DATA EXTRACT
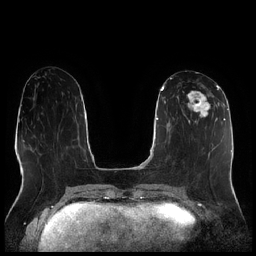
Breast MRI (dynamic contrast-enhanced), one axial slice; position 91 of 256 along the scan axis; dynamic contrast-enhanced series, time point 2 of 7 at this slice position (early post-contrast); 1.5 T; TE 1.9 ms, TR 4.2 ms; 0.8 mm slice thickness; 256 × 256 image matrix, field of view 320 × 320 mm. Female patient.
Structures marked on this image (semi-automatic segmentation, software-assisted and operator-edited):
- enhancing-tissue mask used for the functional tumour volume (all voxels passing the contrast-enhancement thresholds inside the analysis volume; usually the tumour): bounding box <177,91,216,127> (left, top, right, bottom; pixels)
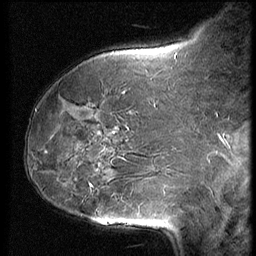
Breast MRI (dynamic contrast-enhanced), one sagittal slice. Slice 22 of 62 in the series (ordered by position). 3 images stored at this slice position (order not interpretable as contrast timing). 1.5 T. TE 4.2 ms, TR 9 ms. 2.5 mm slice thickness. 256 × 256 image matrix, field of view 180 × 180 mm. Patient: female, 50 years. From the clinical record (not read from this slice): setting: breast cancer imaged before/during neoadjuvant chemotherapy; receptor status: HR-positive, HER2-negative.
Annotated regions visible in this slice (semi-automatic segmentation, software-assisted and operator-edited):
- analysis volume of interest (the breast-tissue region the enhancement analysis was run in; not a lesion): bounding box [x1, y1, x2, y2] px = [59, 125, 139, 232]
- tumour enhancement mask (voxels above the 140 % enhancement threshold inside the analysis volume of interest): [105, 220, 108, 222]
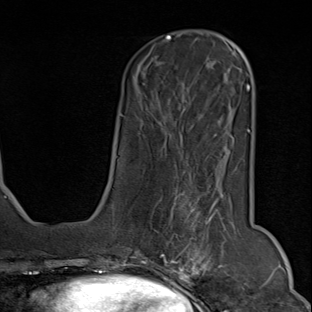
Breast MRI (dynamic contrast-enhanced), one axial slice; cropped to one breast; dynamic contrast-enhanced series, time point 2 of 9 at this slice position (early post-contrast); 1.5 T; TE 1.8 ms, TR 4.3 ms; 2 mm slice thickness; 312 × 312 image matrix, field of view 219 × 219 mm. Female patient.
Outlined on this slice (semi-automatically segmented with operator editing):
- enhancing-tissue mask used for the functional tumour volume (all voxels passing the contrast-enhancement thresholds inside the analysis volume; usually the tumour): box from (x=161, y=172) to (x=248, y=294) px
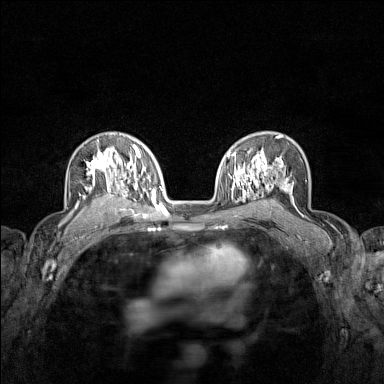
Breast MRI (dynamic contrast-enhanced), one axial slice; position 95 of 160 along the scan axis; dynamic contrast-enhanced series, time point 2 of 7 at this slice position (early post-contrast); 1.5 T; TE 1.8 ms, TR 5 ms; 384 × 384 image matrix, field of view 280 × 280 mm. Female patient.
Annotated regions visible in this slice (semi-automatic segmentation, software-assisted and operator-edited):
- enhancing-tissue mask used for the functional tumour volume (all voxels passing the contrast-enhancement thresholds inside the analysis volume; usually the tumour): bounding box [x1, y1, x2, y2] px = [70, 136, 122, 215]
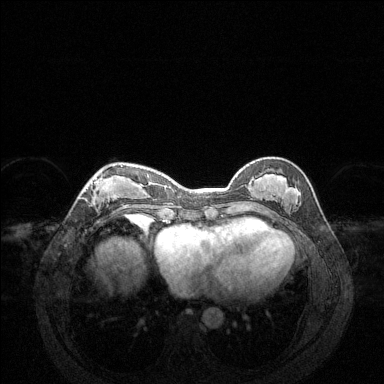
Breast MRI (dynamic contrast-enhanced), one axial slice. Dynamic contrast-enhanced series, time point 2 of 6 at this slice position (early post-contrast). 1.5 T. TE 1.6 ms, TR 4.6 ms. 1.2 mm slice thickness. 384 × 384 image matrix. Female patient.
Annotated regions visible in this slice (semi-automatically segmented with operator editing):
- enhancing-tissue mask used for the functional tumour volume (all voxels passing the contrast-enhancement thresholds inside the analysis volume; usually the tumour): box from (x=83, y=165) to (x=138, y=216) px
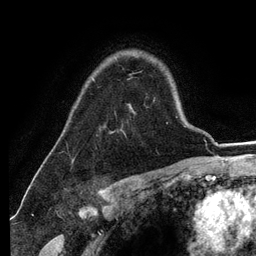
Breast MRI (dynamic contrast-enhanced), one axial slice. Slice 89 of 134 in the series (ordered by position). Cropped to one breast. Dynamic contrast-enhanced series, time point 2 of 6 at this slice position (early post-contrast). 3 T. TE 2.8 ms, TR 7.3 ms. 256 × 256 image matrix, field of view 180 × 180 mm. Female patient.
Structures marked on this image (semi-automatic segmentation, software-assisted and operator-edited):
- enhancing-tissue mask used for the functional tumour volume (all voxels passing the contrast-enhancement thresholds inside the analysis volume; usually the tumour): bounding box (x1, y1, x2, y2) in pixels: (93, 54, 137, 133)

---

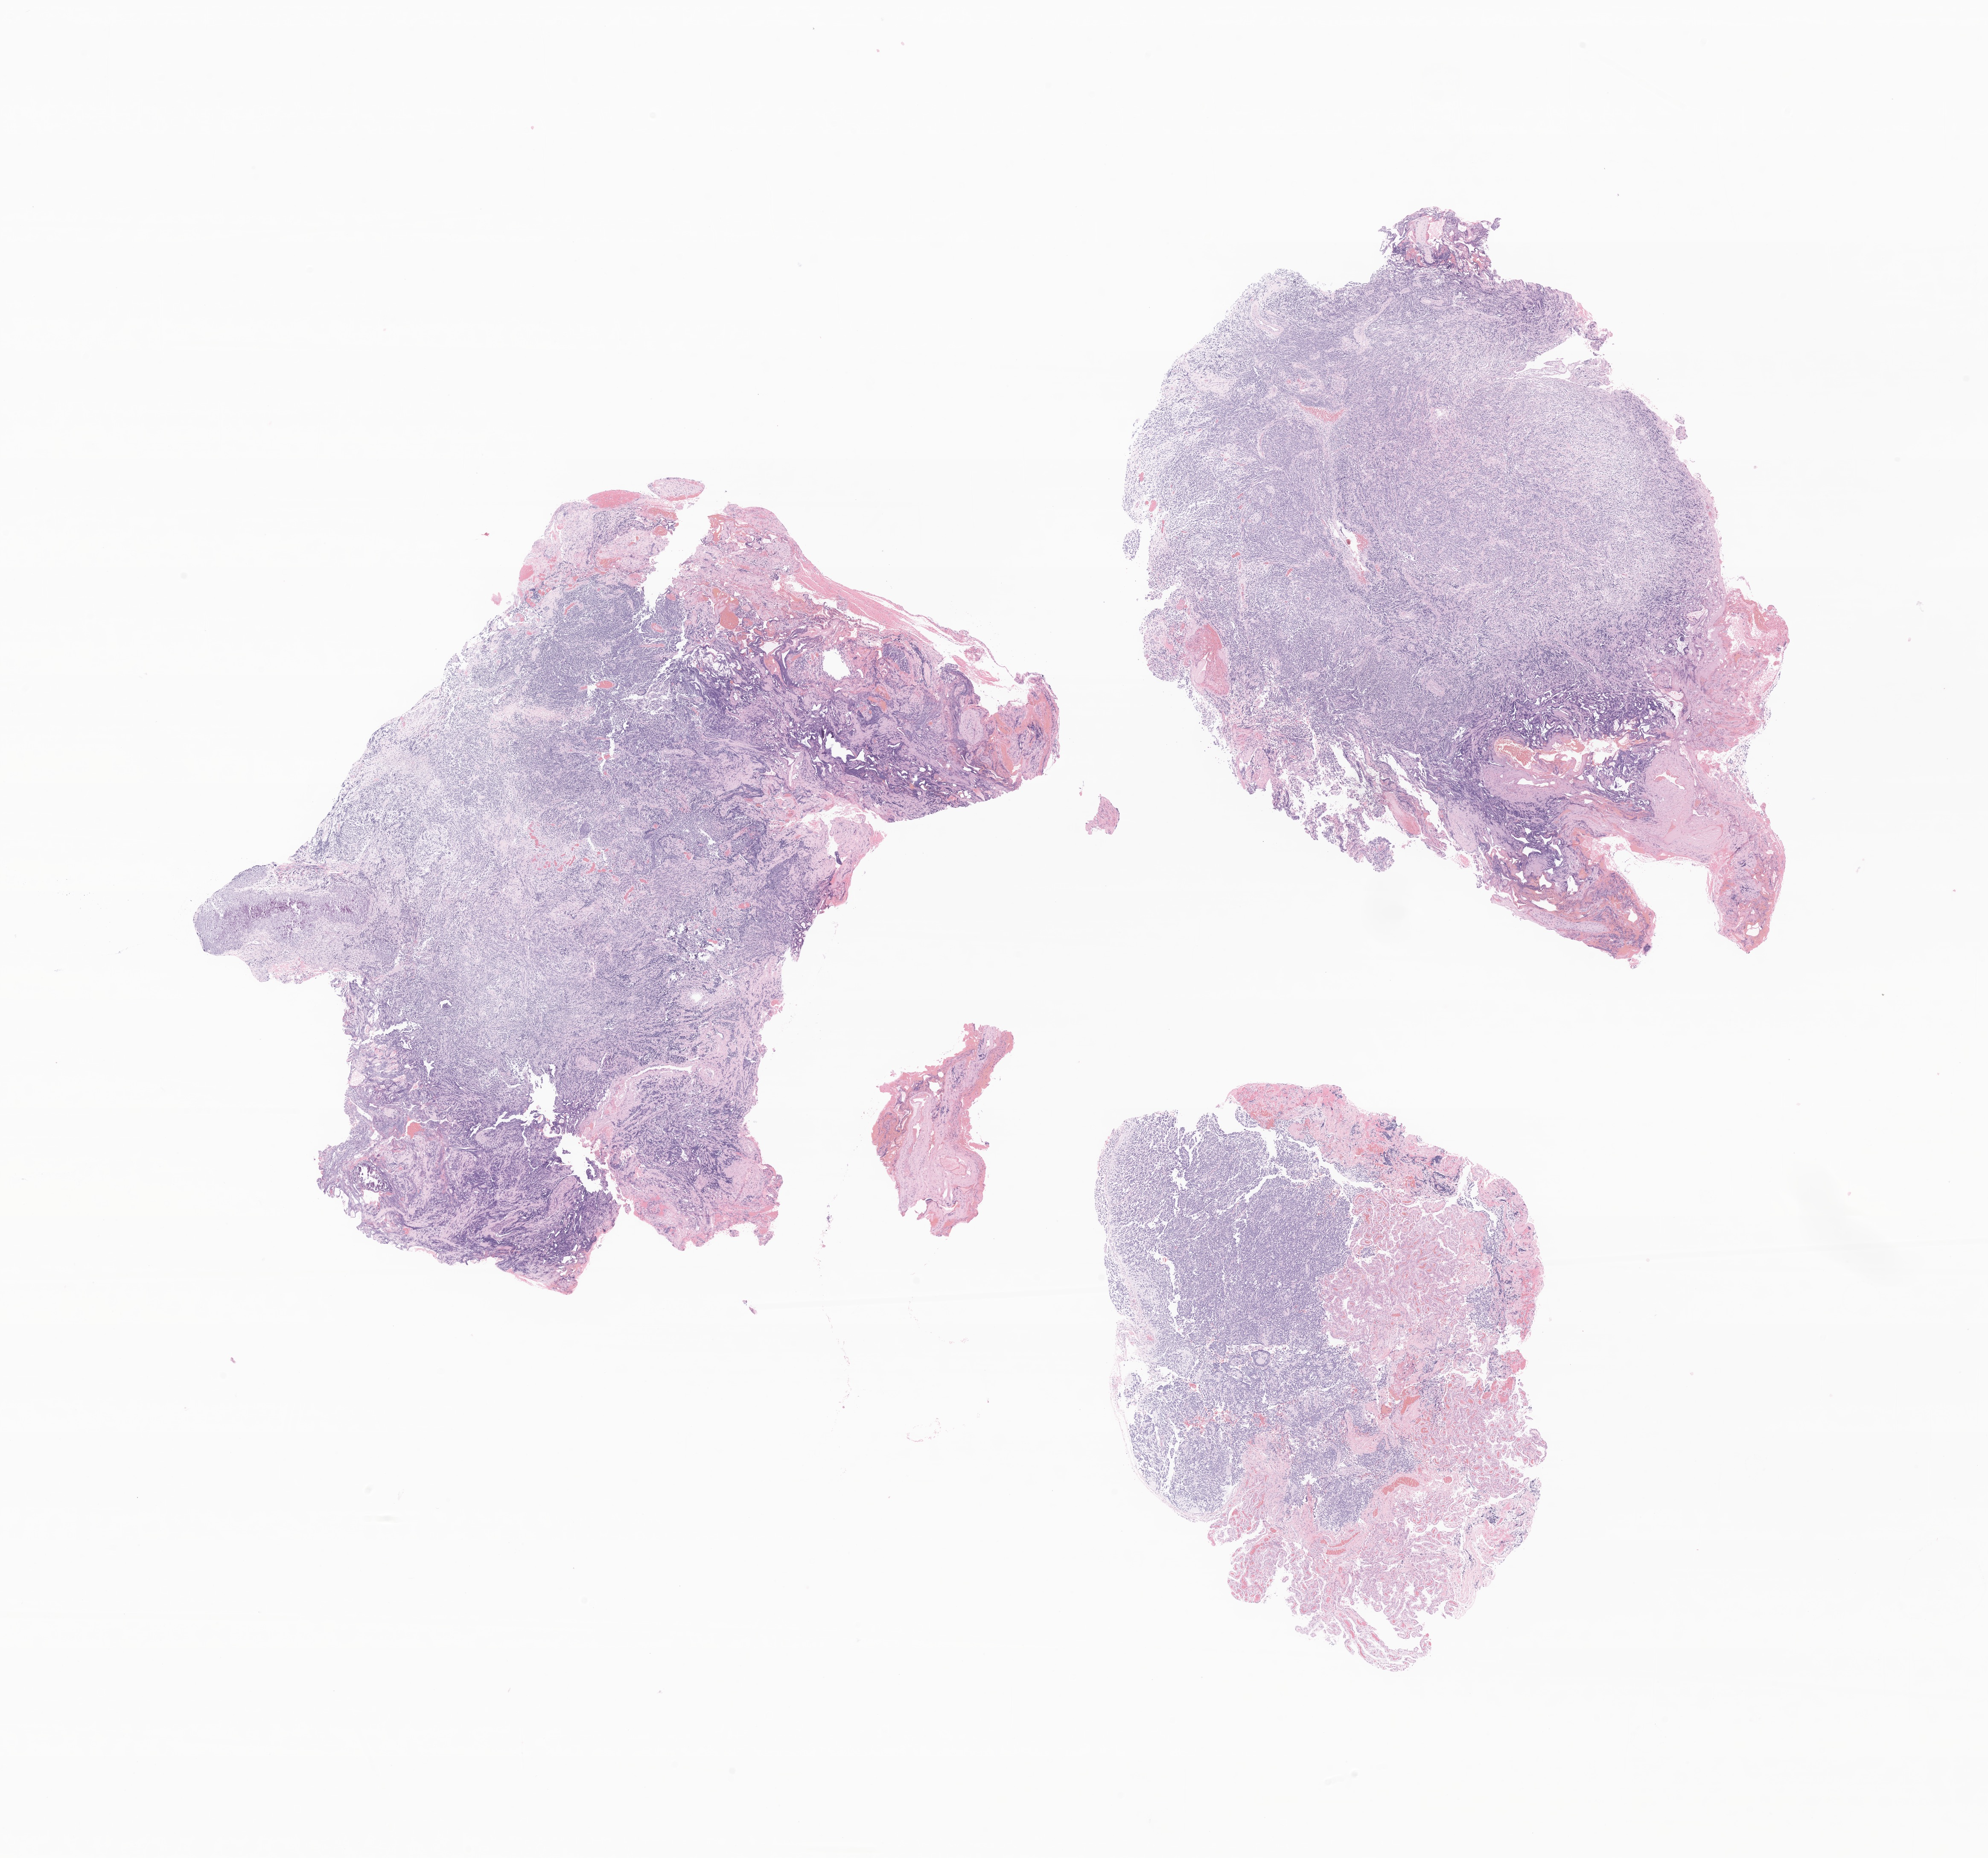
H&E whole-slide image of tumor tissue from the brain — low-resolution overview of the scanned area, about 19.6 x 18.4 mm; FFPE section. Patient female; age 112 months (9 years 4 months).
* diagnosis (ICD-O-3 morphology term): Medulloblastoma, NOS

ABOUT THIS EXERCISE
Where does the string "automatically" appear in the records above? Return every line that holds it.

OUTPUT FOR THIS TASK
Outlined on this slice (semi-automatically segmented with operator editing):
Annotated regions visible in this slice (semi-automatically segmented with operator editing):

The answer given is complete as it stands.